- [Work to complete]:
1/ According to the post about The Ultimates below, which three regular monthly titles does the Ultimate Universe publish?
2/ Continue the post about The Ultimates below, starting after its last sentence.

- [Text segment]:
Epic

This is a word that should not be bandied around lightly.

For such a small word, it can conjure up vast panoramas, lengthy tales of adventure and valour, struggle against over-whelming odds, the very majesty of life and nature itself.

Indeed, a word to be used with care.

What it does not stand for, and all too often does, is arse-numbing banality masquerading as intellectual probing, bloated doorstoppers that seem to grow into twenty volumes of the same thing or in fact, anything that twenty-first century broadsheet critics call “challenging”.

It’s also not a word that Katchoo uses a lot to describe something.

But it’s the word she used after reading the second volume of The Ultimates from Marvel.

Ultimate panel

© MArvel Comics

The Ultimates are the Ultimate Universe version of The Avengers. The Ultimate Universe was a device that Marvel started up to bring back younger readers who would find nearly fifty years of continuity hard to plough through. Characters like Spider-Man and The X-Men were taken back to their roots, put into a modern twenty-first century setting, made younger and given enough twist on their already told stories to make it all interesting. By rights it should have failed. The hardcore readers should have felt that the characters they had loved for years were being “kiddy-fied”. Stories which they had already seen and read in the regular Marvel Universe were just being retold. That kid’s today just didn’t read anymore, preferring instead to sit numbed in front of whatever EATSHITKILLDIE console game was greedily gobbled up by them.

But, the Ultimate Universe did succeed. To the point where its titles, which amazingly are only three regular monthlies (Spider-Man, X-Men and Fantastic Four), one quarterly (The Ultimates) and a few mini-series, plus only being in print for four years, now sell more in sales terms than three-quarters of the other titles in the Marvel stable.

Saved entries

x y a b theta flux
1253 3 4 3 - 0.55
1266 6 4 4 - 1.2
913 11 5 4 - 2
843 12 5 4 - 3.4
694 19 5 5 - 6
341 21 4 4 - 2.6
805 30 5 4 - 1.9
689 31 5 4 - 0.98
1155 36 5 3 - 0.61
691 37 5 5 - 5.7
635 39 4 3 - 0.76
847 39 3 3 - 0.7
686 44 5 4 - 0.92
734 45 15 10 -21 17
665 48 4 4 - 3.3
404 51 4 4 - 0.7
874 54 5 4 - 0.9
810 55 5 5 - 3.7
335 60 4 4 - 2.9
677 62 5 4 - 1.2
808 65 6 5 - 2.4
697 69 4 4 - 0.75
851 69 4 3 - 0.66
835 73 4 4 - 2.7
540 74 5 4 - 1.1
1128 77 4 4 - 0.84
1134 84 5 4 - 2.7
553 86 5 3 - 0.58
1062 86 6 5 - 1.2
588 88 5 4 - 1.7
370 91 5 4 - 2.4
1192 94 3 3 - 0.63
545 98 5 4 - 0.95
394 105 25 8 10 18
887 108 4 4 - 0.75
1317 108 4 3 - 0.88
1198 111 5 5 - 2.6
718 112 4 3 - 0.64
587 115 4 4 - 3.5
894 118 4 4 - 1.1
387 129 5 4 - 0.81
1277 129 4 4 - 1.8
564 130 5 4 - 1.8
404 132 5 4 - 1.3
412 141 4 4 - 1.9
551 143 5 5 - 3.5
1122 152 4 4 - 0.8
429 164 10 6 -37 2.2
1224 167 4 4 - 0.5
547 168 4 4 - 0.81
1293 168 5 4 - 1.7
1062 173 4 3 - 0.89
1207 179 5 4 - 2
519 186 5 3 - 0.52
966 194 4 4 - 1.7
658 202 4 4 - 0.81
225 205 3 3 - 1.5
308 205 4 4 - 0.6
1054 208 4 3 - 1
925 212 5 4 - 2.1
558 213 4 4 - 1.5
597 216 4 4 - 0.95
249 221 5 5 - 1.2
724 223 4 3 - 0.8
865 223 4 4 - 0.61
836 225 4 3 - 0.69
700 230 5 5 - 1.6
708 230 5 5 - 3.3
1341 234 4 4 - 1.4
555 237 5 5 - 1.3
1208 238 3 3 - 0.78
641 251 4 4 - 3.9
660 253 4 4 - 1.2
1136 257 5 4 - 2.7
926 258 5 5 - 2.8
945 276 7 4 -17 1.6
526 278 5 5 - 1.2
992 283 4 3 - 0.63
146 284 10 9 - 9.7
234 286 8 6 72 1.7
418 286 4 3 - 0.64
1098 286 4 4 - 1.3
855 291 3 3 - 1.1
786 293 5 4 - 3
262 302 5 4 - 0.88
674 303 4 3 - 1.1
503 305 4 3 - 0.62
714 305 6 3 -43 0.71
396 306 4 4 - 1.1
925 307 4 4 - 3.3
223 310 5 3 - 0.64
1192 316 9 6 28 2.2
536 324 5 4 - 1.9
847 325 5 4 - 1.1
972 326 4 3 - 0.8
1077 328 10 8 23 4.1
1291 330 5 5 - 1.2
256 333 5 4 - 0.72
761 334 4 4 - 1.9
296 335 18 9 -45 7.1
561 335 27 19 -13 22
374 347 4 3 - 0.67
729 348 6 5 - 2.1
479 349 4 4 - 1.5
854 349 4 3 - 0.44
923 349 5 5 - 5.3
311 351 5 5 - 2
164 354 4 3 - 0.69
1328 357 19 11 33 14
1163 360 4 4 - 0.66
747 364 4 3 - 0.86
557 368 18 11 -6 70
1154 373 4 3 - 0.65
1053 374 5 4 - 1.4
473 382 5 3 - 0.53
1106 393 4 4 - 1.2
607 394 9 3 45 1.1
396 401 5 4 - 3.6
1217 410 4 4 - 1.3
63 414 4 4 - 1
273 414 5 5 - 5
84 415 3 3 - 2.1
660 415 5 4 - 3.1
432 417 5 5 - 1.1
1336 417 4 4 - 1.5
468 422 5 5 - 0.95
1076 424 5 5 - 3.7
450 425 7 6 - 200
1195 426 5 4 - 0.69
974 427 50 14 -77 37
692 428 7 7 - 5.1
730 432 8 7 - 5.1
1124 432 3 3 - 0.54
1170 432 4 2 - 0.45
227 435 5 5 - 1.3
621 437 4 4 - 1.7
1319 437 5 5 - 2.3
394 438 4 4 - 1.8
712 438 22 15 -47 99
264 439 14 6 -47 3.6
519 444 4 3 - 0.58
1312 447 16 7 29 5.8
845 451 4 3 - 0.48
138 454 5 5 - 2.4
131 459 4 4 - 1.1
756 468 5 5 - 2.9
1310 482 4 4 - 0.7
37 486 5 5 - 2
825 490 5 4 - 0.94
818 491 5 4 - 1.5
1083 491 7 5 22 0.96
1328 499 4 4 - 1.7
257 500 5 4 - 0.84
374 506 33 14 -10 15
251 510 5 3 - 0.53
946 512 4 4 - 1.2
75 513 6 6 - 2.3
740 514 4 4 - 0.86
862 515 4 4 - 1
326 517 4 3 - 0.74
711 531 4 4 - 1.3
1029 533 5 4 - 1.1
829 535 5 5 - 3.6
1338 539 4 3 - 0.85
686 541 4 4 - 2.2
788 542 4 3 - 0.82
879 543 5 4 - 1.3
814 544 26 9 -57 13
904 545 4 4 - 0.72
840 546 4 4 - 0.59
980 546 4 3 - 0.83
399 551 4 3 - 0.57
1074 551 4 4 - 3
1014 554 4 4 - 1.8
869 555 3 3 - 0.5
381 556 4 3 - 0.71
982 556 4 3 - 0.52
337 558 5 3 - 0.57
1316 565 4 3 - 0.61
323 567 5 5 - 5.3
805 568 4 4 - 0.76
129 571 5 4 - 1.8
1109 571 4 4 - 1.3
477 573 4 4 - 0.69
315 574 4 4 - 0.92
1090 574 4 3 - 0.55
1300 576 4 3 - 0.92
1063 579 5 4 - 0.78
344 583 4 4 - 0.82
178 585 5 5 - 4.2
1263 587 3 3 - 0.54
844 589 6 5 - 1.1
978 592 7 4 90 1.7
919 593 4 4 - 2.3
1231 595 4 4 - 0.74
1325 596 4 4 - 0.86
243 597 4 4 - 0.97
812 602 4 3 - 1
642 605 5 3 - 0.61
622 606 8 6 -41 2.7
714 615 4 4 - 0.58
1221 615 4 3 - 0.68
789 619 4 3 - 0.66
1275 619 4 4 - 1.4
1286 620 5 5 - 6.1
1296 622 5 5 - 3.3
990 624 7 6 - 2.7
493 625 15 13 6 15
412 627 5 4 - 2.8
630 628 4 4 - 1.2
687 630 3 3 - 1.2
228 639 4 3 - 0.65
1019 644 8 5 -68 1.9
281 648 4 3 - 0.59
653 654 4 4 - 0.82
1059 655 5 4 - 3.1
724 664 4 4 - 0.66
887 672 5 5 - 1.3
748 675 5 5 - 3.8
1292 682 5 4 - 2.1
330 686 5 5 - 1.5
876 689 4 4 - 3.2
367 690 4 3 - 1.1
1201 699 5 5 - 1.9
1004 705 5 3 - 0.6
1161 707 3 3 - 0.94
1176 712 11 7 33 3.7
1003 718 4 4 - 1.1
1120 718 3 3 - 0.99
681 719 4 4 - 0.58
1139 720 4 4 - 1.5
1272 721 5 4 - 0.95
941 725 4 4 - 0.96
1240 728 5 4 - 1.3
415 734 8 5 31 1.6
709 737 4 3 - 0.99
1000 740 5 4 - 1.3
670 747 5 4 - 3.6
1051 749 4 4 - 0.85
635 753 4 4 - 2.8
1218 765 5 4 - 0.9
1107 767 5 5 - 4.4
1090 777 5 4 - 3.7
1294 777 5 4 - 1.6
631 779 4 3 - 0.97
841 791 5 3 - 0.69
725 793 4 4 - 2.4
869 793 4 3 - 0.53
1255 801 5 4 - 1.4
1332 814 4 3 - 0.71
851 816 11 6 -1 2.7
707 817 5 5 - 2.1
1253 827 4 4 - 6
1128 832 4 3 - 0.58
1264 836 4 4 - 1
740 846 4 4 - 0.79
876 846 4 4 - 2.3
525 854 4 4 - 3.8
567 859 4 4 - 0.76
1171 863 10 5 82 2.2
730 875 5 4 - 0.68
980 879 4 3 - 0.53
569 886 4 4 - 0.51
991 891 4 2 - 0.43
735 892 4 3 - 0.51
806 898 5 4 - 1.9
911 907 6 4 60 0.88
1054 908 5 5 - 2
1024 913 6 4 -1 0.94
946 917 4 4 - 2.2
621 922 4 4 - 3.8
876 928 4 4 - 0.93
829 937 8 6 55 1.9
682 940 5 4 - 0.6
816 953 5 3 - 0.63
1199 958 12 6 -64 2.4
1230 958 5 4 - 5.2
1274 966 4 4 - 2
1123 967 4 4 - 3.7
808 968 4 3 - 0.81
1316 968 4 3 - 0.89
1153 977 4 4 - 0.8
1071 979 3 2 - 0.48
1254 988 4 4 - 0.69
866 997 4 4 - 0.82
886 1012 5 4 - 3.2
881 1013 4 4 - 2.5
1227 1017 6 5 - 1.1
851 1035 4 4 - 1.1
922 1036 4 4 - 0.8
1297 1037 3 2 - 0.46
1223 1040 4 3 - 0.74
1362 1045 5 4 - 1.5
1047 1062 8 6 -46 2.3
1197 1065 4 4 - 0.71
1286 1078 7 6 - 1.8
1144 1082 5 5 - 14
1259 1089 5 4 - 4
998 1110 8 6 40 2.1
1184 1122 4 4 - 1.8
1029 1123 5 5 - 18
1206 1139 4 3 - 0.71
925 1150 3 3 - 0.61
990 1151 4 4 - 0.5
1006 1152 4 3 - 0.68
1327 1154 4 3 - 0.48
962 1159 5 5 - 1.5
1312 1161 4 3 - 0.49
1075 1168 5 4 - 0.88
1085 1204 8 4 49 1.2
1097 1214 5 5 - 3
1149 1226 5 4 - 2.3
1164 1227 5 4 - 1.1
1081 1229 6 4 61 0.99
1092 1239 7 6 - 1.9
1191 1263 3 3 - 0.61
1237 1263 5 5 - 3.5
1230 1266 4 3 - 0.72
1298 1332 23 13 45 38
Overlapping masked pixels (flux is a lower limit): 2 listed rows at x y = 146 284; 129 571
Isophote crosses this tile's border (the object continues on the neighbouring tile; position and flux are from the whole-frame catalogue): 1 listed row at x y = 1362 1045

- [The results]:
1/ Spider-Man, X-Men and Fantastic Four.

2/
This is mainly thanks to two men, writers Brian Bendis and Mark Millar. Together, with the help of E-I-C Joe Quesada, they have kept a tight reign on the Ultimate Universe. This means a few titles, not untold numbers of spin-offs, the continuity is kept as clean and co-ordinated as possible, the storytelling is exciting and fun, characters are given logical reasons for what happens to them and the world around them, their relationships are realistic and not false or pandering and that the artwork is some of the best and kinetically moving in the business.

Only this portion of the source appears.